Malnutrition is a concern because it can affect your immune system function, leading to an increased susceptibility to infections. It also compromises your body's normal defenses against free radicals (damaging molecules produced from pollution, radiation, stress, and smoking), slows down wound healing, and can contribute to long-term complications, such as poor dental health and early bone loss leading to osteoporosis. When you are poorly nourished, the symptoms of your IBD are likely to become more severe or have a more significant impact upon you.
Weight Loss
The most common indicator of malnutrition is a significant loss of body weight. Often when you are not feeling well, you have little appetite and must force yourself to eat. And often you still lose weight despite your efforts. Why does this happen? This is not simply a matter of willpower.

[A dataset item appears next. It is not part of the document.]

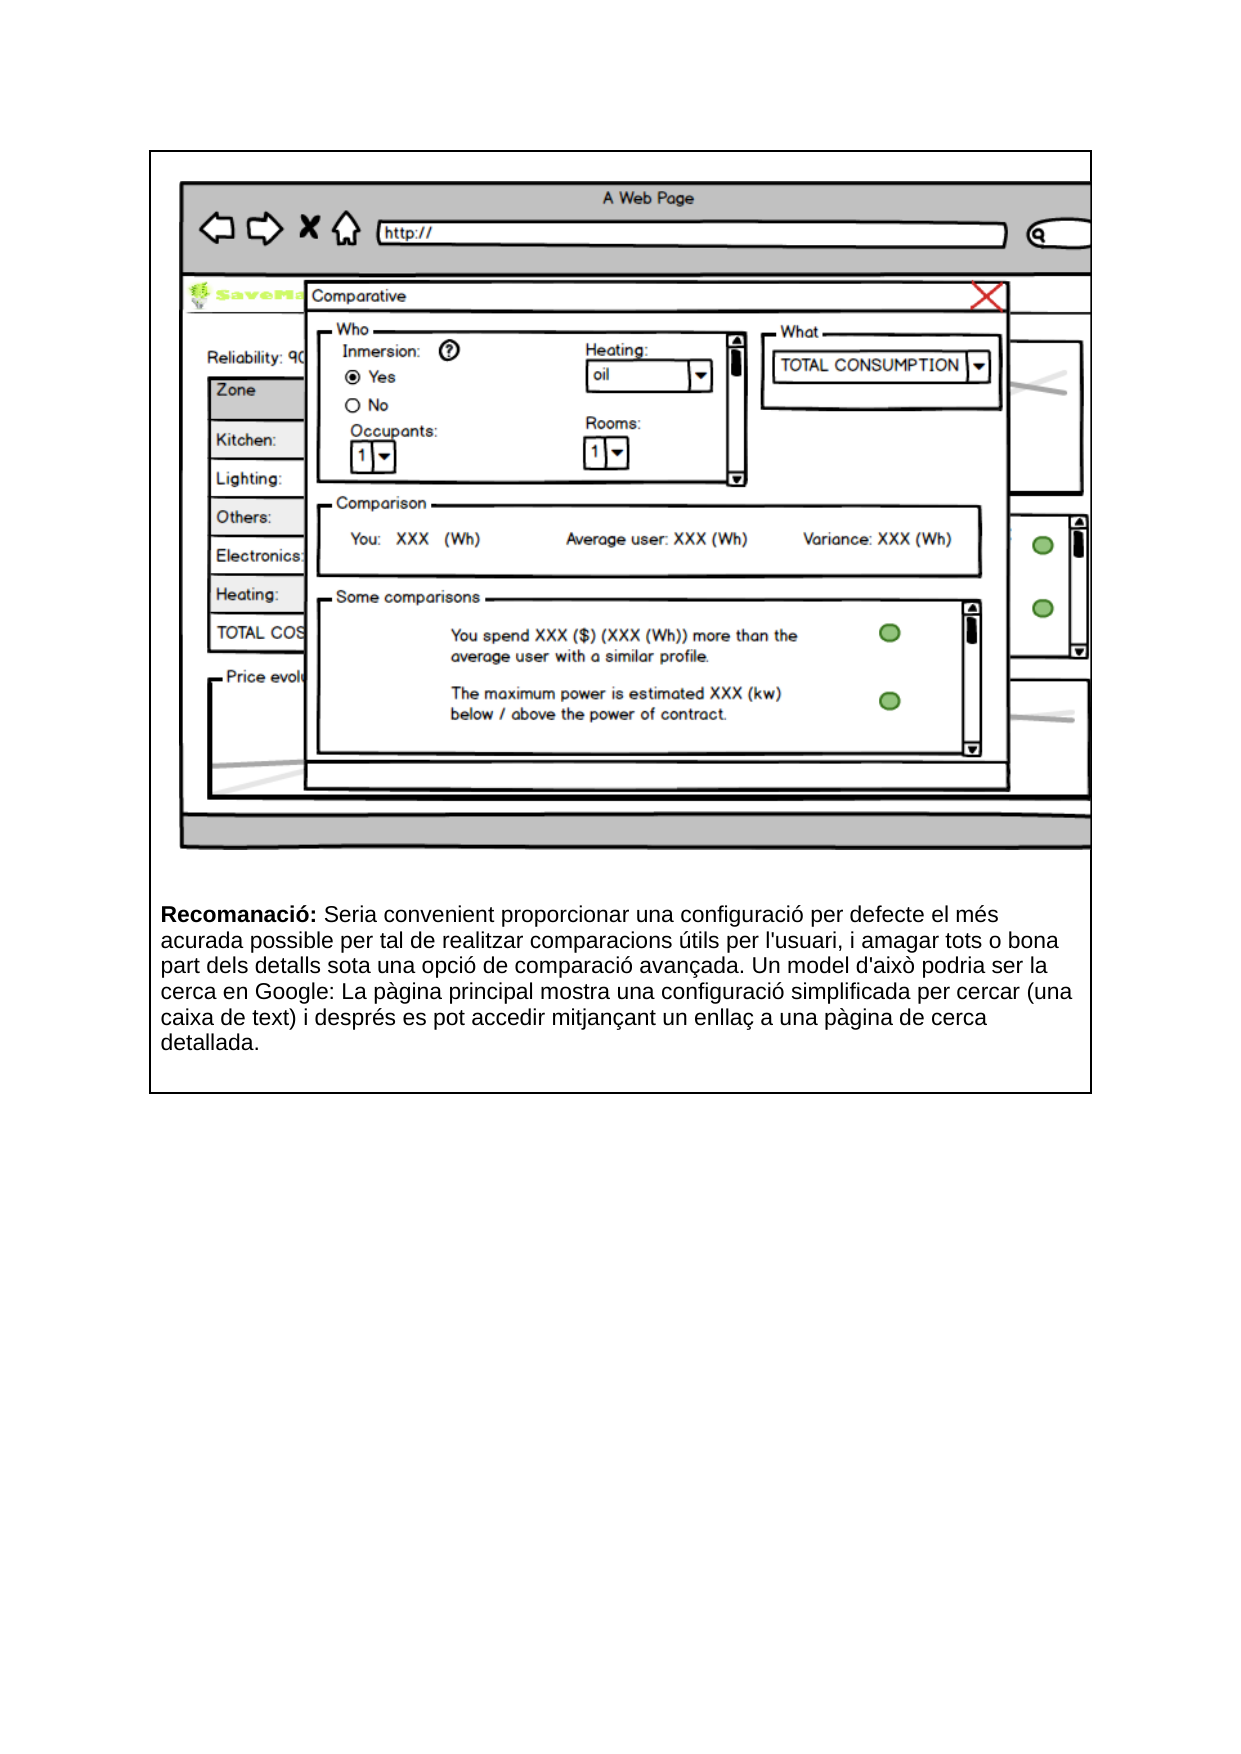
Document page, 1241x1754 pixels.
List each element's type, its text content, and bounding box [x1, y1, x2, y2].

picture [179, 181, 1091, 850]
table_header Recomanació: Seria convenient proporcionar una configuració per defecte el més acurada possible per tal de realitzar comparacions útils per l'usuari, i amagar tots o bona part dels detalls sota una opció de comparació avançada. Un model d'això podria ser la cerca en Google: La pàgina principal mostra una configuració simplificada per cercar (una caixa de text) i després es pot accedir mitjançant un enllaç a una pàgina de cerca detallada. [151, 152, 1090, 1092]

In Crohn's disease and ulcerative colitis, various parts of the gastrointestinal tract become inflamed, and although the inflammation occurs primarily at a local level (the bowel tissue), it can also occur at a whole body or 'systemic' level. Systemic inflammation results from inflammatory molecules (proteins called cytokines), which are produced in the inflamed intestine, but which circulate throughout the body. It is the effect of one or more of these cytokines that can lead to a loss of appetite.
Anorexia is one risk factor for malnutrition which, along with other symptoms, such as gastrointestinal intolerance, altered taste, and dietary eliminations (food phobias and dependencies), can lead to inadequate intake. Other risk factors for malnutrition include increased nutrient requirements, malabsorption of nutrients, and increased losses of electrolytes, minerals, trace elements, and proteins. These factors can lead to malnutrition in individuals with IBD, but this doesn't mean that you will develop these symptoms or complications just because you have IBD. Also keep in mind that some are specific to either Crohn's disease or ulcerative colitis.

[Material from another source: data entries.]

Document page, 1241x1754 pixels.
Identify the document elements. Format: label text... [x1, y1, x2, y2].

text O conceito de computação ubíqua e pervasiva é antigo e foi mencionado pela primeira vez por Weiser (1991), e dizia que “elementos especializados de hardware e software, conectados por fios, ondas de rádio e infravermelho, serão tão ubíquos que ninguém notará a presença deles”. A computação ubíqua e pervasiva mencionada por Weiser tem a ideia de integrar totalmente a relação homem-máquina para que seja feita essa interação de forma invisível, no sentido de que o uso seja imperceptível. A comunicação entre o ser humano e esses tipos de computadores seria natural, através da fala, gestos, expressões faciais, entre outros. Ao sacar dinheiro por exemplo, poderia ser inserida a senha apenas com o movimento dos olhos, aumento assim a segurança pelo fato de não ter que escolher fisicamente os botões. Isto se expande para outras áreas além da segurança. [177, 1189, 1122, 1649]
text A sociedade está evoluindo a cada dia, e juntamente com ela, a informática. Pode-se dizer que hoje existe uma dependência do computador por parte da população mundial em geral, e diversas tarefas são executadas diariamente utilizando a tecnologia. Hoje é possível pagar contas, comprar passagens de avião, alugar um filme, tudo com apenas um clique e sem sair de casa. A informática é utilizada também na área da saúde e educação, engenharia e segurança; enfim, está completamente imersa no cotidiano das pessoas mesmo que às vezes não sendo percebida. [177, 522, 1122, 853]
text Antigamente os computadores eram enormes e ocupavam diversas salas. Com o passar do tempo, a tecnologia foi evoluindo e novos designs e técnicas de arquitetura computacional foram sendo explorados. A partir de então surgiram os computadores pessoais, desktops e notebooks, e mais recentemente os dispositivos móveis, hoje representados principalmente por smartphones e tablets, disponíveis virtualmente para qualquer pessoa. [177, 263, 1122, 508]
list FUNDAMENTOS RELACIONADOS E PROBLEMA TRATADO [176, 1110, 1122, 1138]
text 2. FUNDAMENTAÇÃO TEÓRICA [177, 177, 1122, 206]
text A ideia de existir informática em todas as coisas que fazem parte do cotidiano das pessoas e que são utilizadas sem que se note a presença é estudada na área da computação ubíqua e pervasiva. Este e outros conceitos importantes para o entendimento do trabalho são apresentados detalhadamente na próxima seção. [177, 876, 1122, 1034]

Treatment for Malnutrition
To determine if you are malnourished, health-care professionals will evaluate your symptoms and signs, medical history, height and weight trends, diet history, social and economic circumstances, medications, and laboratory tests. Although there are several complicated formulas that have been developed to evaluate nutritional status and nutritional risk, most physicians and dietitians can answer these questions quite easily. An appropriate nutrition plan can then be created to help manage your illness and achieve your desired health outcomes.
Your nutrition plan could include counseling for diet modifications or implementing specialized nutrition therapies. These could include supplementation with nutritional products, replacement of vitamins and minerals, provision of enteral nutrition (liquid nutrition formula delivered using a feeding tube into the stomach or small intestine), or provision of parenteral nutrition (intravenous nutrition infused through a special intravenous line).